Either the evaluation and counseling code (D0145) or the periodic evaluation (D0120) could be used for the next visit. There is nothing in D0145’s nomenclature or descriptor that precludes its use for another visit, as long as the patient is still under three years of age and all the components of the procedure are completed. The periodic exam might be appropriate as the primary dentition develops and if the other criteria are not met. The prophylaxis and fluoride would remain the same.
Is there more than one possible code for the fluoride varnish?
There is no alternative. All fluoride varnish applications must be coded using CDT Code D1206.
Multiple Restorations on the Same Tooth
Patient presents with braces, radiographs acquired by the orthodontist, and evidence of poor oral hygiene. Radiographs show dark triangles just below the contact between nearly every posterior tooth, evidence of incipient decay. Immediate treatment was fluoride varnish application to teeth that may be conserved, and the following composite resin restorations – #14, separate MO and DO; #19, an MOD and a buccal pit restoration.

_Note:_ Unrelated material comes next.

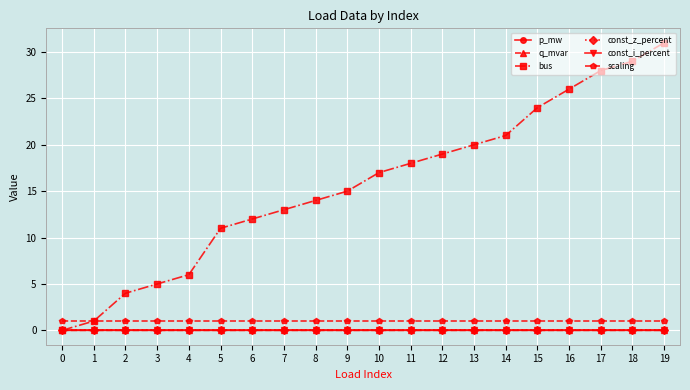

What is the sum of the scaling values at 10 and 11?

2.0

How would you code for the procedures on this visit?
Since fluoride varnish was applied, the appropriate code to use would be:
D1206 topical application of fluoride varnish
D2392 resin-based composite – two surface, posterior
Reported twice (MO and DO)
Why should a dentist code this scenario as two separate restorations when insurance companies for the most part combine the two restorations into a three or four surface restoration?
CDT is the governing factor in coding. You must code for what you do no matter how the claim is reimbursed.

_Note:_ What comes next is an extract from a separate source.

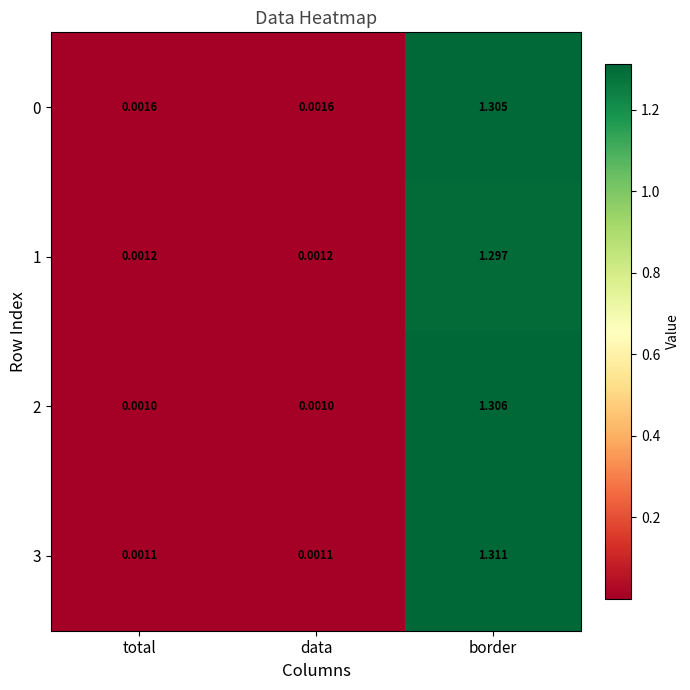

At which category does the chart reach its peak across all series?

border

To simplify the explanation: if the surfaces do not touch (such as the MO and DO), they must be billed separately.
Note: The CDT manual contains charts that describe in detail how to differentiate single and multiple surface restorations on both anterior and posterior teeth.
D2393 resin-based composite – three surface, posterior
D2391 resin-based composite – one surface, posterior
Dental plans may have clauses that restrict coverage on the same surface twice on the same date of service, and an alternate benefit provision may be applied. For example, payers often downcode separate restorations by recoding them as a single multiple surface restoration. Nevertheless, when individual restorations on the same teeth are done, they should be reported separately. Remember, “Code for what you do.”

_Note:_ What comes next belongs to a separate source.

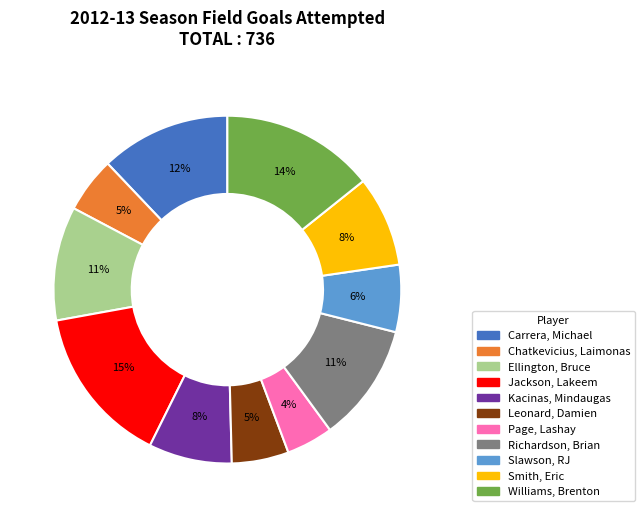

Which slice is the smallest?

Page, Lashay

Here is another example of a dental benefit plan language that limits or excludes coverage:
When multiple restorations involving the proximal and occlusal surfaces of the same tooth are requested or performed, the allowance is limited to that of a multi-surface restoration. Any fee charged in excess of the allowance for the multi-surface restoration by the same dentist/dental office is disallowed. A separate benefit may be allowed for a non-contiguous restoration on the buccal or lingual surface(s) of the same tooth.
You may also encounter the following limiting language in your participating provider contract:
Limit of One Restoration per Surface: Payment is made for one restoration in each tooth surface irrespective of the number or combination of restorations placed. A separate charge may not be made to the patient by a participating dentist.